### What is required
Please list every personal name or forum username that appears in the forum thread about reacting to defensive errors.

Reacting to defensive errors

Hi everybody. I’m new here but I visit Steven Ellis’ web site for some time.

I’m a pitcher on my team and I would like to know how should I react on defensive errors? I try to not let my emotions take control of my body and try not to express it, but sometimes, especially late in the games or when the score is close I just can’t control.

It’s not like I go and scream to the guy or whatever, but I just let something escape out of my mouth.

So should the pitcher just put his head down, get the ball back and pitch to the next batter, like nothing happened? Or should him say something to the teammate?

Please I appreciate your help.

Welcome KreGg!

As an ex-pitcher (now a pitching coach) I can certainly relate to your experience.

Usually the person who committed the error feels worse than anybody else so saying something negative to him isn’t going to make things better. Saying something REALLY bad will probably make the person think more about the error (or what a jerk you are) and he won’t be mentally ready for the next ball hit to him which means he’ll probably commit another error.

If the opposing players see/hear you getting on your own teammates they’ll probably make it worse. Remember, your part of a team. The best thing to do is tell him to forget it and just be ready for the next ball hit to him.

If there’s something he’s doing wrong physically (that is causing him to make errors) your coach should be the one to point it out - not you. Just concentrate on doing your job and let him concentrate on his. Like it or not, errors are a part of the game.

If you need something more to convince you, “picture” this…

It’s the last inning and there are runners on 2nd and 3rd. There are 2 down, you’re club’s up by a run and YOU are on the mound. The batter hits a slow roller back to you - surely an easy out since you’ve handled a bunch of these before. You field the ball cleanly but in your haste to get the final out quickly, you throw the ball over the firstbaseman’s head and down the right field line. Both runners score and your club loses by a run.

How would YOU feel about a teammate who makes some nasty comments to you?

The most important thing to remember is that baseball is supposed to be fun. Your playing days will come to an end all too soon. Enjoy it while you can!

Thats great advice by Skwezeplay and I’ll add something that I teach my pitchers. Be a leader. Turn and tell that fielder not to worry about it and that your with him. “Hey guy, we’ll get the next one, hang tough”. If you want to see a positive reaction from one of your fielders, try that. Then remember first and foremost, There are only so many things you can control in your life, someone elses actions are not one of them. You would be much better off focusing on the task at hand, your next pitch. Take one pitch at a time, make it the best you have to offer, and trust the other 8 guys around you. Have fun, and good luck.

[quote=“KreGg”]Hi everybody. I’m new here but I visit Steven Ellis’ web site for some time.

I’m a pitcher on my team and I would like to know how should I react on defensive errors? I try to not let my emotions take control of my body and try not to express it, but sometimes, especially late in the games or when the score is close I just can’t control.

It’s not like I go and scream to the guy or whatever, but I just let something escape out of my mouth.

So should the pitcher just put his head down, get the ball back and pitch to the next batter, like nothing happened? Or should him say something to the teammate?

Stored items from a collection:
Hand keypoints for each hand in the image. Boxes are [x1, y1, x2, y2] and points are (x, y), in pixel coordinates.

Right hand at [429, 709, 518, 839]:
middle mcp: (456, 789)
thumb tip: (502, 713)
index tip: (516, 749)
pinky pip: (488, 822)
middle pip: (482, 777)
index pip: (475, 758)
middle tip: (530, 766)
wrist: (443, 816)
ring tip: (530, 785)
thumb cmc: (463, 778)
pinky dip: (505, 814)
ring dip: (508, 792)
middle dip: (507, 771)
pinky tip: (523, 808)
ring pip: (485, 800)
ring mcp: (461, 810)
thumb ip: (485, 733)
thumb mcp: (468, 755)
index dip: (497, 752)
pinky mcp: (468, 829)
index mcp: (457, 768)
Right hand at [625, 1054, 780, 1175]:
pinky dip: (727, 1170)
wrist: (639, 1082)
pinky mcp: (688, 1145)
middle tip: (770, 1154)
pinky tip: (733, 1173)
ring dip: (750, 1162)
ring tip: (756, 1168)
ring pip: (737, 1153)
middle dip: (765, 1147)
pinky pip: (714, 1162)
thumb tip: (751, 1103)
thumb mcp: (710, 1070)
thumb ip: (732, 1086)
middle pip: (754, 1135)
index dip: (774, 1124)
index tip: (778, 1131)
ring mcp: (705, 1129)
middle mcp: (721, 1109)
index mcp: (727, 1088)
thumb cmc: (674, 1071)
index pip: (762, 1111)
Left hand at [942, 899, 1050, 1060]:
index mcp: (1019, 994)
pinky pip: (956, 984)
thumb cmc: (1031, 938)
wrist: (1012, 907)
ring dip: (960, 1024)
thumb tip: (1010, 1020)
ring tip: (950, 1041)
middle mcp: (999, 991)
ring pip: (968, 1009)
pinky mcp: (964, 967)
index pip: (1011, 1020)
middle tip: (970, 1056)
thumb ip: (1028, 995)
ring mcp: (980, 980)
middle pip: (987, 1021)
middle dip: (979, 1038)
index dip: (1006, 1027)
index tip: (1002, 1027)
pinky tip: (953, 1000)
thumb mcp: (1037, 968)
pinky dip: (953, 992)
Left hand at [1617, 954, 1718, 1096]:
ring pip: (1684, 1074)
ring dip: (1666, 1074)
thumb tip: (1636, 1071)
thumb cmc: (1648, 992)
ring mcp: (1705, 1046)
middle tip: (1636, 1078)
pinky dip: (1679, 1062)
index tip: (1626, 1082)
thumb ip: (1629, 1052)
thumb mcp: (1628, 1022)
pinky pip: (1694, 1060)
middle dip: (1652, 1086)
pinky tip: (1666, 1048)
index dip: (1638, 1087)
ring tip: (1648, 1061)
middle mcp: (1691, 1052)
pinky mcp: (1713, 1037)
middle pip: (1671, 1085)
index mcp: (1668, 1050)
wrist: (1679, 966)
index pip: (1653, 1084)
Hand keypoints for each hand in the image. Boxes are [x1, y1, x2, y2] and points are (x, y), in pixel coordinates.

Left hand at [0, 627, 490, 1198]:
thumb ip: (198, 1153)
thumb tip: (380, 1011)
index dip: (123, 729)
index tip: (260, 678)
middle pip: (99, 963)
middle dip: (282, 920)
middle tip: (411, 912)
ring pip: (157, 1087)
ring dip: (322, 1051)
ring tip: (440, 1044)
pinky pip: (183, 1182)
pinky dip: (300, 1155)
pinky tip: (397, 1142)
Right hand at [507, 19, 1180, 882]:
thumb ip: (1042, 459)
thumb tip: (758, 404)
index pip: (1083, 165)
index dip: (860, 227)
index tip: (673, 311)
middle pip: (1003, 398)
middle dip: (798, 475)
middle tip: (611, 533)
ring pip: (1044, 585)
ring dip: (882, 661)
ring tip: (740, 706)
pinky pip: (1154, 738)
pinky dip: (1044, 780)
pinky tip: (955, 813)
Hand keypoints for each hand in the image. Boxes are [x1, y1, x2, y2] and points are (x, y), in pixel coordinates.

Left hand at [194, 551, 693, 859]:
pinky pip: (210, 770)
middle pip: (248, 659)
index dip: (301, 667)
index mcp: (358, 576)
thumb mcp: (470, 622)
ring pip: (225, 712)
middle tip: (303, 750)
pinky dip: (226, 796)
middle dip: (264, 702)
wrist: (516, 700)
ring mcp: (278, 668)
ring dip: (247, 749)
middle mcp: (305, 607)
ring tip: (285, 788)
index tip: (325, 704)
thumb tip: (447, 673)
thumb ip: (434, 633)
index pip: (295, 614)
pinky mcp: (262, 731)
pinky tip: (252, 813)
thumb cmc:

### Written solution
Steven Ellis, KreGg, Skwezeplay